Преступники
Шрифт:
— Да, я из городу и есть.
— Вот как!.. Какой же ветер занес вас на сенюхинские огороды?
— Зачем мне на сенюхинские огороды? Я на Боркино ехал, ваше благородие.
— Ну, да. Так что старшина, и писарь, и мужики оклеветали вас,
— Черт попутал, ежели так сказать.
— Не-у-жели? Что вы говорите? Первый раз слышу об участии этого господина в ваших организациях… Небось и на убийства шли не сами по себе, а наущаемые сим конспиратором?
— Да убийства никакого и не было. Так, хотелось… попугать…
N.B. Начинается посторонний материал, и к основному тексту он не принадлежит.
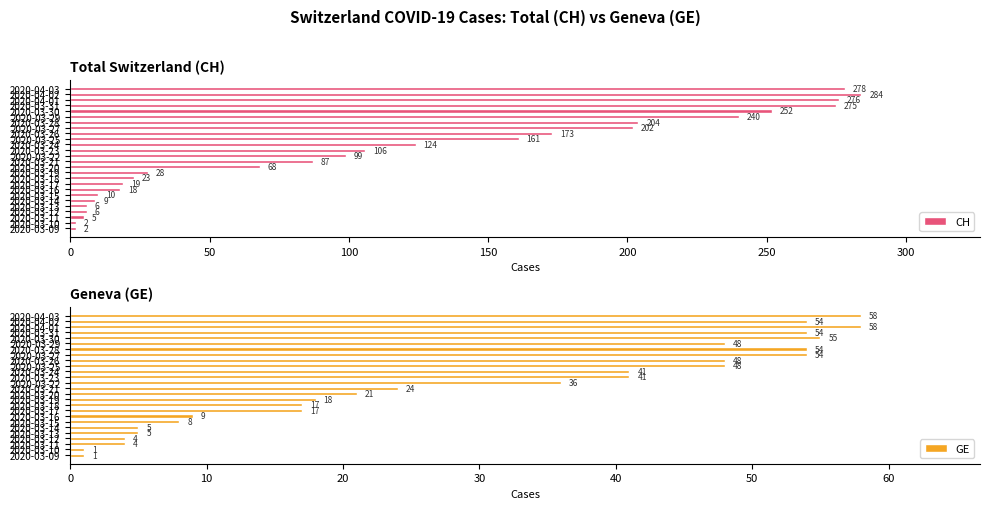

List the series in order of their overall mean, highest first.

CH, GE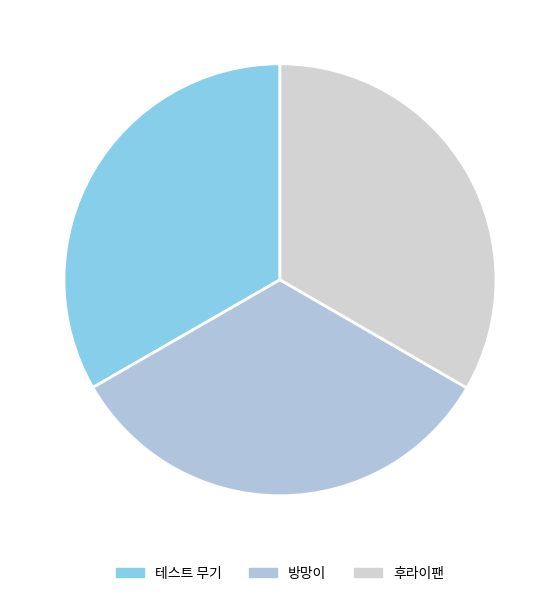

How many segments does this pie chart have?

3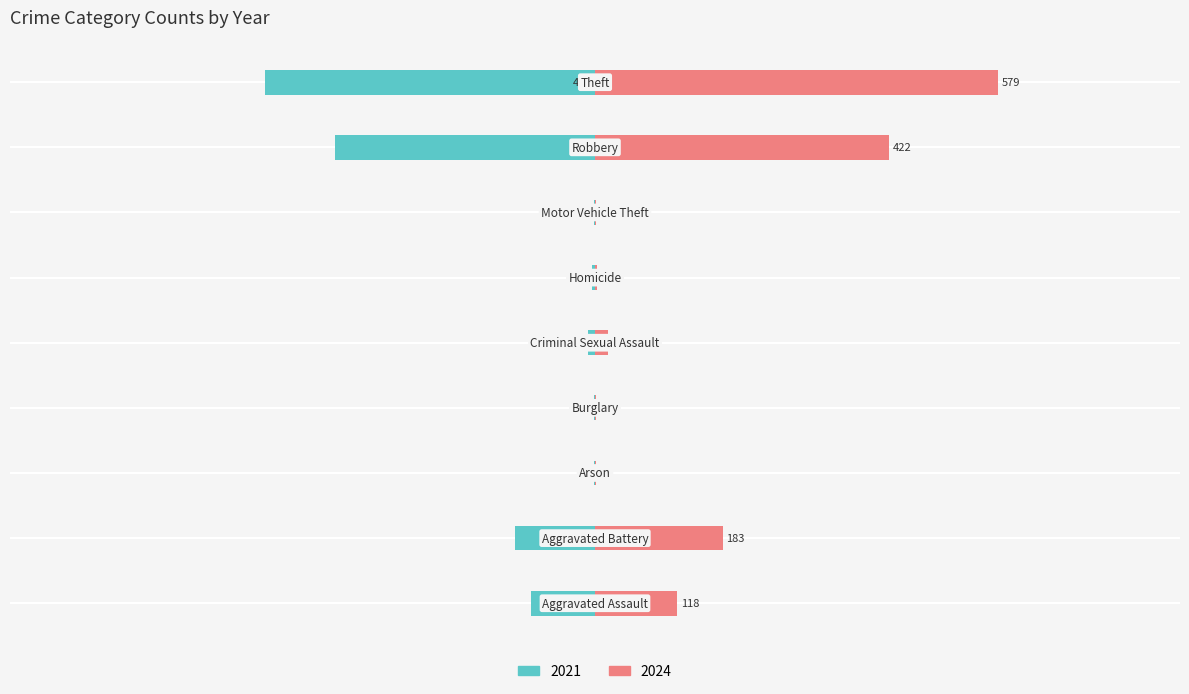

At which label does 2021 first exceed -10?

Arson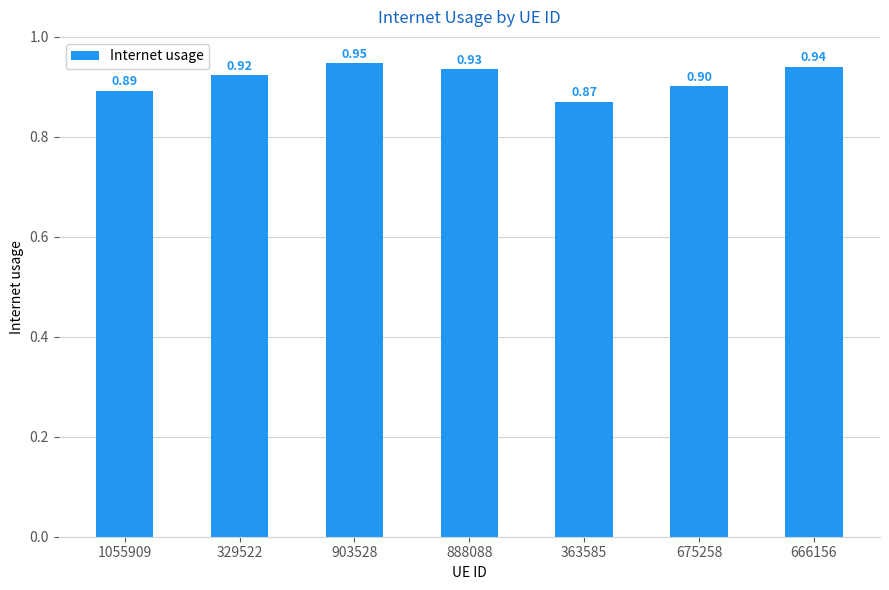

How many categories are shown in the chart?

7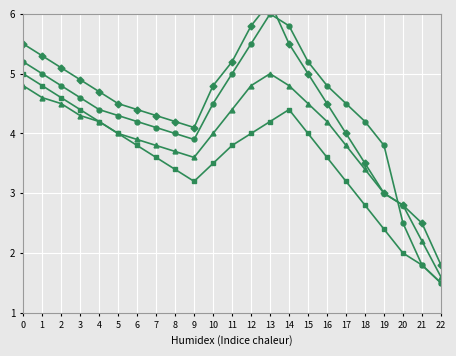

What is the sum of the Series A values at 9 and 17?

8.4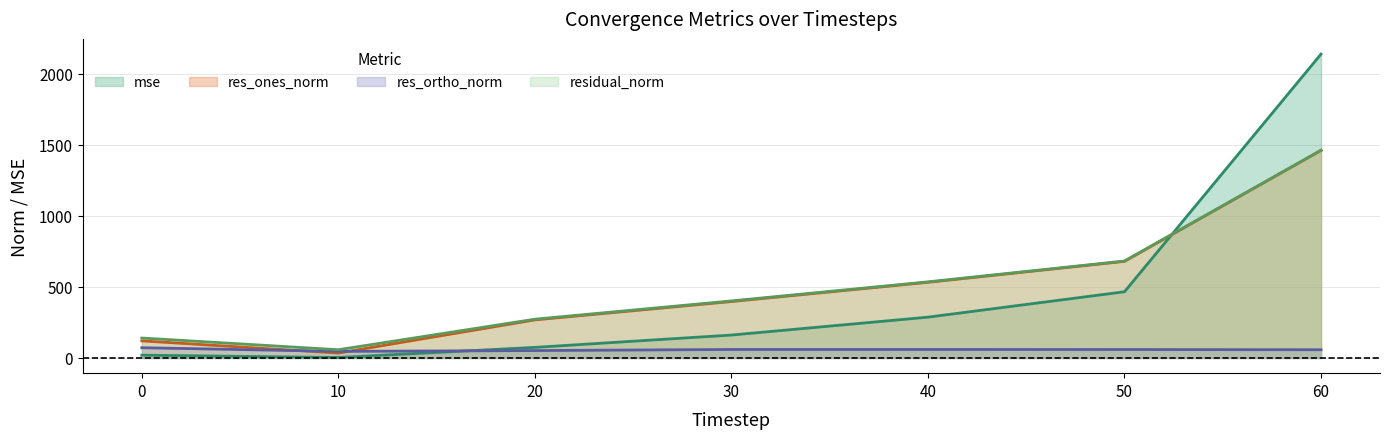

How many intersections are there between mse and res_ones_norm?

1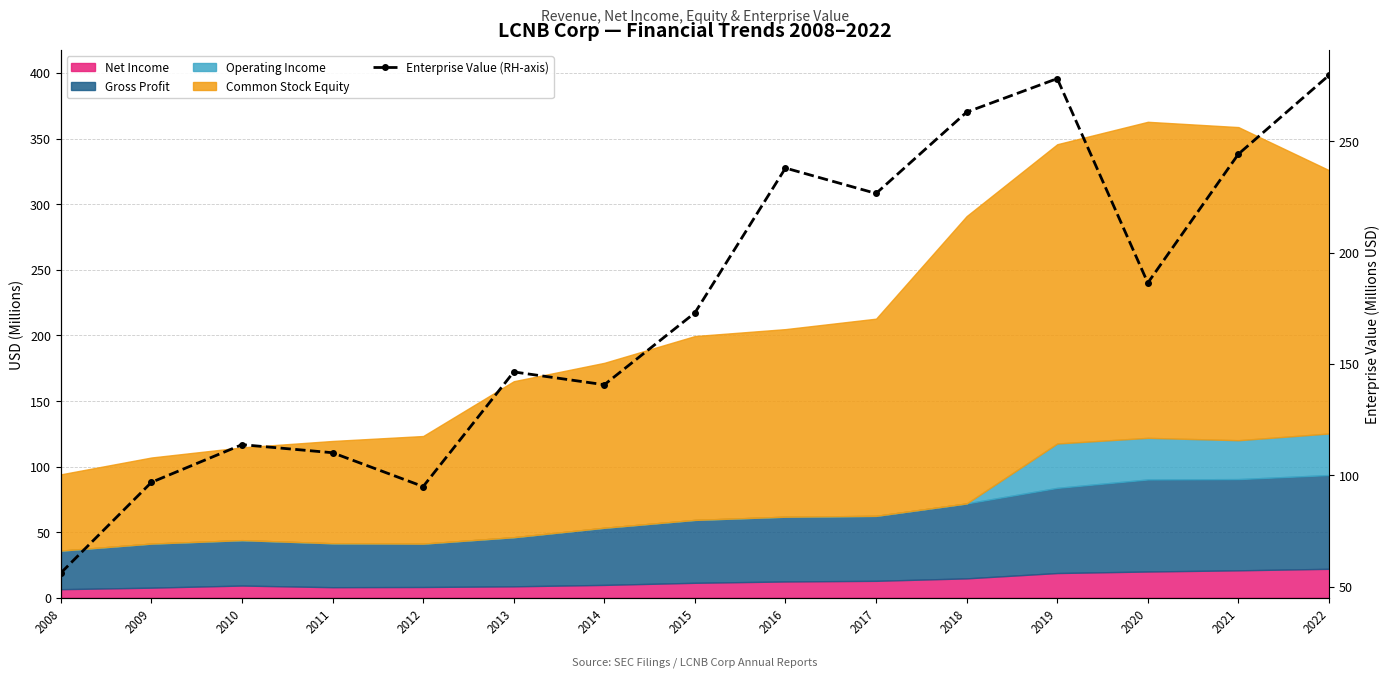

What is the maximum value shown in the chart?

279.6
— Конечно! Бросишь ее под ноги — легкий испуг и нервное потрясение… Ха-ха! Ваша платформа, конечно, предусматривает любовь и великодушие к ближнему. А? Что же вы молчите?
Неизвестный переступил с ноги на ногу и сказал:
— Пьян был.
— Что-о-о?
— Пьян был. А они… за сено… тридцать копеек. Разве это возможно.
— Какое сено? Что вы?
— Ихнее. Я им говорю: Христа на вас нету, а они: «Там, говорят, есть или нет, а мы без расчету Ваську не отпустим!»
— Ничего не постигаю. Какой Васька?
— Чугреевский. Я на Чугреевском ехал. И так мне обидно стало. Ах, вы, говорю, такие-сякие! Пыли вашей не останется!..
— Стой, стой, милый. Я ничего не разберу. Кому ты это сказал?
— Арендателю.
— Да бомба-то здесь при чем?
— Бомба ни при чем.
— Так чего же ты, черт тебя возьми, арендатора путаешь? Бомбу ты где взял?
— Не брал я ее, ваше благородие. Зачем нам… нам чужого не нужно…
Пристав побагровел.
— Да ты кто такой?
— Опять же чугреевский. Они: «Тридцать копеек, — говорят, — дозвольте!» Ка-ак? Где такой закон, чтобы за гнилое сено… Ну, и пошло.
— Что пошло?
— С пьяного человека что взять, ваше благородие? Известно, ничего.
— Ты, брат, что-то хвостом виляешь. Бестолковым прикидываешься. Мужичком-дурачком.
— Дурачок и есть. Нешто вумный будет жидятам ухи рвать? Зуд у меня ручной. Как очухаешься, видишь — да-а-а… завинтил.
Пристав Бухвостов прыгнул к неизвестному и вцепился ему в горло.
— Ты, ты… Как тебя, зовут?
— Меня-то? А Савелием. У Чугреевых в амбарных. Савелий Шестихатка по хфамилии.
Пристав Бухвостов оттолкнул от себя Савелия и с ревом вылетел в переднюю.
— Ушел! Упустили мерзавца!
Оставшись один, Савелий поднял недоуменно брови и сказал, обращаясь к портрету в золотой раме:
— Вот, поди ж!.. Не выпьешь — ничего, а выпьешь — сейчас в восторг приходишь. Тому ухо с корнем выдрал, этому зубы… Ежели с таким характером, то ухов, брат Шестихатка, для тебя жиденята не напасутся! Жирно!